◆ **Your assignment**: Render every entry exactly as it appears.

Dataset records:
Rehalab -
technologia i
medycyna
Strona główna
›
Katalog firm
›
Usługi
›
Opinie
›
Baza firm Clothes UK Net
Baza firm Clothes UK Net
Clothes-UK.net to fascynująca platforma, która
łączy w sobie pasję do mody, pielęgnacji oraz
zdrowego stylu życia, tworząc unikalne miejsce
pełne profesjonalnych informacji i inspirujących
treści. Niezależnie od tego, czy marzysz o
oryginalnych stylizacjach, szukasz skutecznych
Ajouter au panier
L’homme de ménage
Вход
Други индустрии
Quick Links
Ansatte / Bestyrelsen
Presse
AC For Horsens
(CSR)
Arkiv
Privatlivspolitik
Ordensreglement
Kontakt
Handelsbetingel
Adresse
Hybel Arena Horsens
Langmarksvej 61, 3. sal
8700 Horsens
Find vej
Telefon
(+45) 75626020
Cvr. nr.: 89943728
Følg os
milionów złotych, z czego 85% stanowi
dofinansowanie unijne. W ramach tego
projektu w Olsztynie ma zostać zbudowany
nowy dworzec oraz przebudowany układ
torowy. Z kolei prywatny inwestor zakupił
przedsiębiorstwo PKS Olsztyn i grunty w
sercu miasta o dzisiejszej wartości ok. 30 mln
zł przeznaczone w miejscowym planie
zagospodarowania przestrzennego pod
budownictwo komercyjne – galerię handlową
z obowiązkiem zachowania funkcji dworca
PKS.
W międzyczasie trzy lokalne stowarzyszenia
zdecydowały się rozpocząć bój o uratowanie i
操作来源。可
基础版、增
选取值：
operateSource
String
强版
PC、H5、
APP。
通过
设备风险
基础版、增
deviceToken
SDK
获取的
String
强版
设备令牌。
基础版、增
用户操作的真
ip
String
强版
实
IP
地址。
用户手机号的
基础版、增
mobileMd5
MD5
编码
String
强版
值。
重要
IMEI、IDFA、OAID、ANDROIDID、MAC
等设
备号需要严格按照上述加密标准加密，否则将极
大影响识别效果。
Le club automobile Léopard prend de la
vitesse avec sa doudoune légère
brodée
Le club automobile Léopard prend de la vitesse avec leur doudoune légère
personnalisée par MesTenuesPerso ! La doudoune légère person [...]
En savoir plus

◆ **Exercise result**:
Rehalab -
technologia i
medycyna
Strona główna
›
Katalog firm
›
Usługi
›
Opinie
›
Baza firm Clothes UK Net
Baza firm Clothes UK Net
Clothes-UK.net to fascynująca platforma, która
łączy w sobie pasję do mody, pielęgnacji oraz
zdrowego stylu życia, tworząc unikalne miejsce
pełne profesjonalnych informacji i inspirujących
treści. Niezależnie od tego, czy marzysz o
oryginalnych stylizacjach, szukasz skutecznych
Ajouter au panier
L’homme de ménage
Вход
Други индустрии
Quick Links
Ansatte / Bestyrelsen
Presse
AC For Horsens
(CSR)
Arkiv
Privatlivspolitik
Ordensreglement
Kontakt
Handelsbetingel
Adresse
Hybel Arena Horsens
Langmarksvej 61, 3. sal
8700 Horsens
Find vej
Telefon
(+45) 75626020
Cvr. nr.: 89943728
Følg os
milionów złotych, z czego 85% stanowi
dofinansowanie unijne. W ramach tego
projektu w Olsztynie ma zostać zbudowany
nowy dworzec oraz przebudowany układ
torowy. Z kolei prywatny inwestor zakupił
przedsiębiorstwo PKS Olsztyn i grunty w
sercu miasta o dzisiejszej wartości ok. 30 mln
zł przeznaczone w miejscowym planie
zagospodarowania przestrzennego pod
budownictwo komercyjne – galerię handlową
z obowiązkiem zachowania funkcji dworca
PKS.
W międzyczasie trzy lokalne stowarzyszenia
zdecydowały się rozpocząć bój o uratowanie i
操作来源。可
基础版、增
选取值：
operateSource
String
强版
PC、H5、
APP。
通过
设备风险
基础版、增
deviceToken
SDK
获取的
String
强版
设备令牌。
基础版、增
用户操作的真
ip
String
强版
实
IP
地址。
用户手机号的
基础版、增
mobileMd5
MD5
编码
String
强版
值。
重要
IMEI、IDFA、OAID、ANDROIDID、MAC
等设
备号需要严格按照上述加密标准加密，否则将极
大影响识别效果。
Le club automobile Léopard prend de la
vitesse avec sa doudoune légère
brodée
Le club automobile Léopard prend de la vitesse avec leur doudoune légère
personnalisée par MesTenuesPerso ! La doudoune légère person [...]
En savoir plus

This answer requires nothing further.